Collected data
↓↓↓

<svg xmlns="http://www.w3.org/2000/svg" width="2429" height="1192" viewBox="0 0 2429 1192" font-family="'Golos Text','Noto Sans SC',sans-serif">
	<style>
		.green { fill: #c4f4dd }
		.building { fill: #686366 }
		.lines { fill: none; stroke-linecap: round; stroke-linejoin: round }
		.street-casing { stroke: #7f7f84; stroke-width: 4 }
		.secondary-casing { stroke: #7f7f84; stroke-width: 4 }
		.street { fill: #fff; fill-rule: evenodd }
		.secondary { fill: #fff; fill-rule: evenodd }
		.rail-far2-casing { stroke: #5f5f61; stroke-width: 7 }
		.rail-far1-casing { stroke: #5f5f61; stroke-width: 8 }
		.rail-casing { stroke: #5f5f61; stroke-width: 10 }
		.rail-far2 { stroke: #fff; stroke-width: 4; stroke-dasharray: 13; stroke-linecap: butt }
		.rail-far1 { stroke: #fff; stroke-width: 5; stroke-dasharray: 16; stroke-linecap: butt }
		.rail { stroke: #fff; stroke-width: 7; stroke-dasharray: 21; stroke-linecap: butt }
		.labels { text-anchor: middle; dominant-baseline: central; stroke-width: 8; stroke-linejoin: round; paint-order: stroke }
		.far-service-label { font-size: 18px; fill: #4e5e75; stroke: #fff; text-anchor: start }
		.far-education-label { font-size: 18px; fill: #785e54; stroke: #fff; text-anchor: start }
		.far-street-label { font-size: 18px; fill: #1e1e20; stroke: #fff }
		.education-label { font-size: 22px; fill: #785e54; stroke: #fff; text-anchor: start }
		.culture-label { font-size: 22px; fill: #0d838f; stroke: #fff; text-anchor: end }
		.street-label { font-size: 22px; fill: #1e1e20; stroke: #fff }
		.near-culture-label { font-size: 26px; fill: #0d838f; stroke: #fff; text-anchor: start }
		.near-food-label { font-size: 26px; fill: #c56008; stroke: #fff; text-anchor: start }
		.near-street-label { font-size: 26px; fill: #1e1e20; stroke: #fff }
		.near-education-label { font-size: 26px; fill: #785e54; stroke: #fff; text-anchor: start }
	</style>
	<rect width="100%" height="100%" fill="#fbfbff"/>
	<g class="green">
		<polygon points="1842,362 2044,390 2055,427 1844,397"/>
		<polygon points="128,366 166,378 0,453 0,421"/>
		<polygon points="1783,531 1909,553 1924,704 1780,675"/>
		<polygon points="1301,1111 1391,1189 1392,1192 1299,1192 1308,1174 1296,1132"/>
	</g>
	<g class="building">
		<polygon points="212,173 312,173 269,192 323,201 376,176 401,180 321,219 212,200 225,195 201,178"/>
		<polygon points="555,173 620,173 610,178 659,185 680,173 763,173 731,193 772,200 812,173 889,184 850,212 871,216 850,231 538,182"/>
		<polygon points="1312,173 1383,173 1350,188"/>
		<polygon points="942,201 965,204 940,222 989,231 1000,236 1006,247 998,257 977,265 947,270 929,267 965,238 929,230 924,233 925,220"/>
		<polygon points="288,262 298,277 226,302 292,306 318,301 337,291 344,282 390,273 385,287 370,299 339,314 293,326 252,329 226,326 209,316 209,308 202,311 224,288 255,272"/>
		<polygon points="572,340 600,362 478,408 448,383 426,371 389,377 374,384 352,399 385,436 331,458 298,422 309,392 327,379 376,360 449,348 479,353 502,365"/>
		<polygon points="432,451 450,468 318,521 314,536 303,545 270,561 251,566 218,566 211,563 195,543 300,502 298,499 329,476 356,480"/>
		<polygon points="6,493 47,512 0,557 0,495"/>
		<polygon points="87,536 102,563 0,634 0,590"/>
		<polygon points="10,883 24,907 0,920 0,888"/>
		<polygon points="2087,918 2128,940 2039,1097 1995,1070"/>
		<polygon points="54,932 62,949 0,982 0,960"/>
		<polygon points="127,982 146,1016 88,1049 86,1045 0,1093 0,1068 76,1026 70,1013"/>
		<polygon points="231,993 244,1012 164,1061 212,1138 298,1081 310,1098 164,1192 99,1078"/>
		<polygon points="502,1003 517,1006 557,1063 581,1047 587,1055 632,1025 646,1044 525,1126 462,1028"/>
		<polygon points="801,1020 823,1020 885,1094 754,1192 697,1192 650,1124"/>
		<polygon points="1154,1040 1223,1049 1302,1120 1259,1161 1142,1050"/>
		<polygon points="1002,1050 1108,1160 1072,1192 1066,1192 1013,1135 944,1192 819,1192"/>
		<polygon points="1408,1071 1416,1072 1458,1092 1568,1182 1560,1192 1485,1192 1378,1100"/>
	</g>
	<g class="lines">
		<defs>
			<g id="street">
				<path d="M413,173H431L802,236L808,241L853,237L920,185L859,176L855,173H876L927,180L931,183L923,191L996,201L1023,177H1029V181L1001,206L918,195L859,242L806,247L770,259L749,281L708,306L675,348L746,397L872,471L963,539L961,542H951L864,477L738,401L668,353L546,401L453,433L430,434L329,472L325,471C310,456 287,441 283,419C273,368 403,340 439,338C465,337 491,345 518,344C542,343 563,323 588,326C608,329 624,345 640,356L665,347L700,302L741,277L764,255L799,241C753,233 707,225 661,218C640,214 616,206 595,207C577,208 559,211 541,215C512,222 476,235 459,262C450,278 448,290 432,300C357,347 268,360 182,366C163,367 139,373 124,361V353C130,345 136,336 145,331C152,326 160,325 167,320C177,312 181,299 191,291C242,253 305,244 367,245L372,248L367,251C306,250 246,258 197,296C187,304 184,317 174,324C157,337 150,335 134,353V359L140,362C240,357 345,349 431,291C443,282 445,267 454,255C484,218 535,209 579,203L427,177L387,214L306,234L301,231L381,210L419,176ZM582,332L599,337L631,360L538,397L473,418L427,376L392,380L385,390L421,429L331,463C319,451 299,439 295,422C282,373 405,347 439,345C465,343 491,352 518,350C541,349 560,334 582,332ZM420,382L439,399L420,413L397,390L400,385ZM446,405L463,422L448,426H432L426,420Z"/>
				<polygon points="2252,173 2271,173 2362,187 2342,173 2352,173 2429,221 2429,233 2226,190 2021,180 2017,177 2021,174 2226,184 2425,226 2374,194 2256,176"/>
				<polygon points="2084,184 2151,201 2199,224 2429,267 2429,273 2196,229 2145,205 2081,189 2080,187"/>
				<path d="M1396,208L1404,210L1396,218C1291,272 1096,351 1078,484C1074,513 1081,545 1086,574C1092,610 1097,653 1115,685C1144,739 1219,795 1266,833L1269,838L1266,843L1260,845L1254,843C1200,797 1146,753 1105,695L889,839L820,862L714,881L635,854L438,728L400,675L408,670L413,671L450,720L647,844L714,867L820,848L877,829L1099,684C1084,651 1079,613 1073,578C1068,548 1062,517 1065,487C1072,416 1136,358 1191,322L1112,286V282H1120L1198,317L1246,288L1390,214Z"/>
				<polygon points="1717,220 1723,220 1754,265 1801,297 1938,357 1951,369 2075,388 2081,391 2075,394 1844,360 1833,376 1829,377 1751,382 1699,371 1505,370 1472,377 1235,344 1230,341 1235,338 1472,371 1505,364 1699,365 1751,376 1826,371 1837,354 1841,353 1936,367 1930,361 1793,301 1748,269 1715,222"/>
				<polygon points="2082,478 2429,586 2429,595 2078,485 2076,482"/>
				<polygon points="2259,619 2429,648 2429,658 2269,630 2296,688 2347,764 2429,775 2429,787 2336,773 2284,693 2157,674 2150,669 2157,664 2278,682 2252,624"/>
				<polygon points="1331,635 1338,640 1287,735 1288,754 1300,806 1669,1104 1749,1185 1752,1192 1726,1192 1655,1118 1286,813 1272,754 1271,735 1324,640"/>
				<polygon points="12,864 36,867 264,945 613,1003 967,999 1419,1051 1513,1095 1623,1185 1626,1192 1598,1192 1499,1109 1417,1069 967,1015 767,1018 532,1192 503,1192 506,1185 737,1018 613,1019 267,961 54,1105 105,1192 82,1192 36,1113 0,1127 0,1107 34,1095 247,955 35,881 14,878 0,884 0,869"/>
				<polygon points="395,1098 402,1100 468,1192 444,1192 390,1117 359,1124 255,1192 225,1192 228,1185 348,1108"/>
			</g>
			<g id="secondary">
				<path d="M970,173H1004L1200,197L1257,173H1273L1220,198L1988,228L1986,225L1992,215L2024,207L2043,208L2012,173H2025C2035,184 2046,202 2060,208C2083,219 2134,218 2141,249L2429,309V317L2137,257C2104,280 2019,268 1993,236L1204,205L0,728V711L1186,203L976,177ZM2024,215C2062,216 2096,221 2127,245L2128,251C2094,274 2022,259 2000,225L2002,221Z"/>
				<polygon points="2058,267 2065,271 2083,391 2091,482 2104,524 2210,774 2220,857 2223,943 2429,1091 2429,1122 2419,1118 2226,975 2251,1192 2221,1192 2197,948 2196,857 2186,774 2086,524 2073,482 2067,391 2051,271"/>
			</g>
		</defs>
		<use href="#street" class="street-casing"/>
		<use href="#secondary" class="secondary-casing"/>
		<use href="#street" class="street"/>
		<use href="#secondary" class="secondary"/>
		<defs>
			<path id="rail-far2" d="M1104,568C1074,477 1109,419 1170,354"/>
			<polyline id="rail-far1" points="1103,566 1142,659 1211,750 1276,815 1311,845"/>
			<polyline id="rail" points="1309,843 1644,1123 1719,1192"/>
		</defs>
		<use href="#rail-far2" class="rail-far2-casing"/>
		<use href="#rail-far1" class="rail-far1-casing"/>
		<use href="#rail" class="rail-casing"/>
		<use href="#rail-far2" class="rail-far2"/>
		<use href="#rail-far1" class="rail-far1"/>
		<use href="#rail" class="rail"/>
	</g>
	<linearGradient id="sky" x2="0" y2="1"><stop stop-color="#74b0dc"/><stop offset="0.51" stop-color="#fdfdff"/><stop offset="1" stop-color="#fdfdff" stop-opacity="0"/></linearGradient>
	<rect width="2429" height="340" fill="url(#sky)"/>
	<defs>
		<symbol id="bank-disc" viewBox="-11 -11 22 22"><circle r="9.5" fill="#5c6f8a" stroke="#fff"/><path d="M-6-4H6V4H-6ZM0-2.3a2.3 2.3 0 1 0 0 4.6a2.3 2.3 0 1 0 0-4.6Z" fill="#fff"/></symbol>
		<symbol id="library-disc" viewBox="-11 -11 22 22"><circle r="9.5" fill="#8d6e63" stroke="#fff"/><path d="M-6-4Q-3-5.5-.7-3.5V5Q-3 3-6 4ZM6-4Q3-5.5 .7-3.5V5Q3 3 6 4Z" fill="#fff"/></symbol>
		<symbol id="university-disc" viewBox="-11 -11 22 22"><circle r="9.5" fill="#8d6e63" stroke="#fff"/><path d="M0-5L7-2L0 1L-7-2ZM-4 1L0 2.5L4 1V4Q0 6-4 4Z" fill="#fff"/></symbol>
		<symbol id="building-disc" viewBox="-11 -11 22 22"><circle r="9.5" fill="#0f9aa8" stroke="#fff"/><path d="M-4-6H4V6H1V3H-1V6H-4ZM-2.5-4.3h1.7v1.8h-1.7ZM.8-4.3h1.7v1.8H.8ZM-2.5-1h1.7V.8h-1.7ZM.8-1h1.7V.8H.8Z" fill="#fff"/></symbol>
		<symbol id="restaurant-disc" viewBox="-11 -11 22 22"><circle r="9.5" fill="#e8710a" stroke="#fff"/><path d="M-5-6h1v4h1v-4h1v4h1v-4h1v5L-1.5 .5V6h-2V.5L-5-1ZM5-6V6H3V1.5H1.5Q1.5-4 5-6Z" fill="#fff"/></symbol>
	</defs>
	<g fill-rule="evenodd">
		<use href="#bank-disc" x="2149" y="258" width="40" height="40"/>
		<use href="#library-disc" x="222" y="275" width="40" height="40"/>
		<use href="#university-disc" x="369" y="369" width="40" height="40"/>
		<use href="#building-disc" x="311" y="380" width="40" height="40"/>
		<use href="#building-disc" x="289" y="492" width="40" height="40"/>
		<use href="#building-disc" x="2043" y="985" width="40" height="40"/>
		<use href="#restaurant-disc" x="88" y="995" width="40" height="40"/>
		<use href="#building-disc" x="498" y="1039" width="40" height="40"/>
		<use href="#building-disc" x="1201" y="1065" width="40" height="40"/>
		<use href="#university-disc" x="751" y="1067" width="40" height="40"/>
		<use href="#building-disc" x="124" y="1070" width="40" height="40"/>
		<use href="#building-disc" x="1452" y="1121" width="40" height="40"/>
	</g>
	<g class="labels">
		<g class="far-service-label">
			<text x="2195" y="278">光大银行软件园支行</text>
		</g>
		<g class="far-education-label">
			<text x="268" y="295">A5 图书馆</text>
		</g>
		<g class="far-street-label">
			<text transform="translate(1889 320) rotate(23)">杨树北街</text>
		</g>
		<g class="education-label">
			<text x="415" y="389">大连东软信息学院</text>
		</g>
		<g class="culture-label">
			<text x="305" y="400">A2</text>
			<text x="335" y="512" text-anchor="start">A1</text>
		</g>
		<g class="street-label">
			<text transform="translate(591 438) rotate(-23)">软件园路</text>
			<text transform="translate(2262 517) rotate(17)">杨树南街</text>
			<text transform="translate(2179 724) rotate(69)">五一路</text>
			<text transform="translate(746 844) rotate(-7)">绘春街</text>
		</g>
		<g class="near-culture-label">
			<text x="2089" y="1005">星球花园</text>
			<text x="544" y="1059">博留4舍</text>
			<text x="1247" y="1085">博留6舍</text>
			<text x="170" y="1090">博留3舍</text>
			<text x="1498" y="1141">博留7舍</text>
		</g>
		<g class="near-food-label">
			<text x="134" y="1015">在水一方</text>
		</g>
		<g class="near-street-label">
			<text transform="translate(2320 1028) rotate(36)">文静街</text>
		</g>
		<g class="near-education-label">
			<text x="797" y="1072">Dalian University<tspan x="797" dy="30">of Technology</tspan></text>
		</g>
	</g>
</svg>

↑↑↑

§ DIRECTIONS FOR THIS TASK:
If a line in the records includes the string "lines", copy it.

§ RESULT BELOW:
		.lines { fill: none; stroke-linecap: round; stroke-linejoin: round }
	<g class="lines">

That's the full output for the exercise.